FLAM: Foundation Model-Based Body Stabilization for Humanoid Locomotion and Manipulation
Xianqi Zhang, Hongliang Wei, Wenrui Wang, Xingtao Wang, Xiaopeng Fan, Debin Zhao
TL;DR
FLAM addresses instability in RL-based humanoid control by introducing a stabilizing reward derived from a foundation-model-based human motion reconstruction (RoHM). It maps robot poses to SMPL-X human poses, reconstructs stable motion, and computes a stabilizing reward R_S, which is combined with the task reward via $R = R_T + \lambda \frac{q}{l_e} \cdot R_S$, with segment length $l_s$ used for trajectory segments. A TD-MPC2-based basic policy learns under this hybrid objective, employing segment-based rollouts of length $l_s$ and a balance factor $\lambda$ across tasks. Experiments on Humanoid-Bench show FLAM achieving state-of-the-art locomotion performance and notable gains in manipulation, while limitations include non-planar environments and the need for explicit stability restoration strategies.
Abstract
Humanoid robots have attracted significant attention in recent years. Reinforcement Learning (RL) is one of the main ways to control the whole body of humanoid robots. RL enables agents to complete tasks by learning from environment interactions, guided by task rewards. However, existing RL methods rarely explicitly consider the impact of body stability on humanoid locomotion and manipulation. Achieving high performance in whole-body control remains a challenge for RL methods that rely solely on task rewards.
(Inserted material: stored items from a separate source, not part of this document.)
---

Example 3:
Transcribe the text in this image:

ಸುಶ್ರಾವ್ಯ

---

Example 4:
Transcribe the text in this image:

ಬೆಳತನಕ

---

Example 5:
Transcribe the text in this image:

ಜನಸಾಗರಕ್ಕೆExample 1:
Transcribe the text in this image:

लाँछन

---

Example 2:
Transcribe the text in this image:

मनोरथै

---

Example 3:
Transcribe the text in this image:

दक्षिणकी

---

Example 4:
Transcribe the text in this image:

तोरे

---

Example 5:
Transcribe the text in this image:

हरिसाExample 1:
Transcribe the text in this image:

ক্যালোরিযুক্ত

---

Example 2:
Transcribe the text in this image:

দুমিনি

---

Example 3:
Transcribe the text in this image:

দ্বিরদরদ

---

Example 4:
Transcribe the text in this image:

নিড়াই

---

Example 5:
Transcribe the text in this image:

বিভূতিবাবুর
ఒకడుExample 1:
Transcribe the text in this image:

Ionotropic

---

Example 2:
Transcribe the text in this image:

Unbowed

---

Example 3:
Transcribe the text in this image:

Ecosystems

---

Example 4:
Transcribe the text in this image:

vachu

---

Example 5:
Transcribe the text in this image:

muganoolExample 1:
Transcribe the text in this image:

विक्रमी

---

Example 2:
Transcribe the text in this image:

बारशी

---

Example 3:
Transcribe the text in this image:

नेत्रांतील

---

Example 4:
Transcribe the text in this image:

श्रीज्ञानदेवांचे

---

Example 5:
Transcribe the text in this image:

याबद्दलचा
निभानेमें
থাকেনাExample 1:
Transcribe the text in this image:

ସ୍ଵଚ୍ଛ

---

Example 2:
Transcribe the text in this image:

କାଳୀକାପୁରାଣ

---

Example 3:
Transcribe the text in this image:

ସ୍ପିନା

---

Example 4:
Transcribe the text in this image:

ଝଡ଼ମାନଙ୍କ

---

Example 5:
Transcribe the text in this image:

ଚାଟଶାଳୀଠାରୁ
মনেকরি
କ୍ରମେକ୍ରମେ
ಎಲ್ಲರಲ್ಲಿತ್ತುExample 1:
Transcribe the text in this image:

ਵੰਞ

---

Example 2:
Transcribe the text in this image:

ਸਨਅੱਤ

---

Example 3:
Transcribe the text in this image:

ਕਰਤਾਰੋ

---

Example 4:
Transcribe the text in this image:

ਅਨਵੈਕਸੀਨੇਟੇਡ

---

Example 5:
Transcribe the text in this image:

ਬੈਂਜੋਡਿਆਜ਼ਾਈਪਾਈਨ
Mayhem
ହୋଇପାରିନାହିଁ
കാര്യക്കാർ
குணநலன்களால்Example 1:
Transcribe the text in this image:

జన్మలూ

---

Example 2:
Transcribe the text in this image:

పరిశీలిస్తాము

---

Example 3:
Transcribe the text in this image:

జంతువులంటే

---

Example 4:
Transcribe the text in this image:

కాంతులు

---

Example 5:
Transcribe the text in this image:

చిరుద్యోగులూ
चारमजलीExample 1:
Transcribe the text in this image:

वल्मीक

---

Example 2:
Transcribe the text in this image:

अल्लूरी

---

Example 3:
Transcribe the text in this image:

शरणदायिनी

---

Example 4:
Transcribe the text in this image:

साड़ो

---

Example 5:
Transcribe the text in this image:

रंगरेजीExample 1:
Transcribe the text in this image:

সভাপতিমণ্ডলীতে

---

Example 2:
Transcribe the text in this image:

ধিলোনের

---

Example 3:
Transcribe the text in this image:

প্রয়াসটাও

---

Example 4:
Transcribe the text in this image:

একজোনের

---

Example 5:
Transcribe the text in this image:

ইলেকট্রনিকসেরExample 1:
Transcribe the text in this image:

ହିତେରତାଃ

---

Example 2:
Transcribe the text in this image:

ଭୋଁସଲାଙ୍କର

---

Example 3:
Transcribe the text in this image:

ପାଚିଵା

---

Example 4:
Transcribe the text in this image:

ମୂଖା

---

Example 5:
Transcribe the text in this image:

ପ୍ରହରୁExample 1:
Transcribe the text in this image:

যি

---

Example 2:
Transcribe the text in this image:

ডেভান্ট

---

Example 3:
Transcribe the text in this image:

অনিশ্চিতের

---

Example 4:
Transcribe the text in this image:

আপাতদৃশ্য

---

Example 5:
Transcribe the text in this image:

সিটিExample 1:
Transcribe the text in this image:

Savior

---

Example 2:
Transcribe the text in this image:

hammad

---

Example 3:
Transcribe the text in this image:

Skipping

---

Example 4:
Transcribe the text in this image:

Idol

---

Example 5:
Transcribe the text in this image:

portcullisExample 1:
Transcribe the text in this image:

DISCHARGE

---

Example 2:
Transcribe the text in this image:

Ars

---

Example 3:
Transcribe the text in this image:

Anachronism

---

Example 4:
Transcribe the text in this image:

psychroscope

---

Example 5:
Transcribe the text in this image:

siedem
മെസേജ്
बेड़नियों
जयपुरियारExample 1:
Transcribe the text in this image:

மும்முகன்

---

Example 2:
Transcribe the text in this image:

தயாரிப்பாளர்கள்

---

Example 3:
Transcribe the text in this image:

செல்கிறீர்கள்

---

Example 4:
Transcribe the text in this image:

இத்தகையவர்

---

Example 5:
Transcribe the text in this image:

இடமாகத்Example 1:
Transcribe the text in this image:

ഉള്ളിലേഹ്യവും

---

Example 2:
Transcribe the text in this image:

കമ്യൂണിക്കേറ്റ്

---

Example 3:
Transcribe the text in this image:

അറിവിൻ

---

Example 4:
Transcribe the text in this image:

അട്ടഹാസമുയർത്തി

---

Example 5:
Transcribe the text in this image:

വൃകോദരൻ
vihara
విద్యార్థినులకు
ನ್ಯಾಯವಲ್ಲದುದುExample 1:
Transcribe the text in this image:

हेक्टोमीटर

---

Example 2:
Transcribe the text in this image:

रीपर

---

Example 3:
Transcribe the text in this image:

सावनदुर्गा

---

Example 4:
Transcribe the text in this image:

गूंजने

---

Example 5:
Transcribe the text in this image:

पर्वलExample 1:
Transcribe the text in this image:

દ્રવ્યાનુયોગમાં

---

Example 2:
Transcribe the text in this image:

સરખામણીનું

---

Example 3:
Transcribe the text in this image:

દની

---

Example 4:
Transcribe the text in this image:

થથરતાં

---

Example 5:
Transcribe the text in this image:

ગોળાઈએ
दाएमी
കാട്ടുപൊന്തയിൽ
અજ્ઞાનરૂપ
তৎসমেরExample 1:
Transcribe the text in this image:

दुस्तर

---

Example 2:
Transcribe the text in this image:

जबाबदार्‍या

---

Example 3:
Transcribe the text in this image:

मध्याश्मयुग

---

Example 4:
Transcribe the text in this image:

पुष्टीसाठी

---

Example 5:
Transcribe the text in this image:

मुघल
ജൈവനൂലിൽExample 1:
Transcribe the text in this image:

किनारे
In this paper, we propose a Foundation model-based method for humanoid Locomotion And Manipulation (FLAM for short). FLAM integrates a stabilizing reward function with a basic policy. The stabilizing reward function is designed to encourage the robot to learn stable postures, thereby accelerating the learning process and facilitating task completion. Specifically, the robot pose is first mapped to the 3D virtual human model. Then, the human pose is stabilized and reconstructed through a human motion reconstruction model. Finally, the pose before and after reconstruction is used to compute the stabilizing reward. By combining this stabilizing reward with the task reward, FLAM effectively guides policy learning. Experimental results on a humanoid robot benchmark demonstrate that FLAM outperforms state-of-the-art RL methods, highlighting its effectiveness in improving stability and overall performance.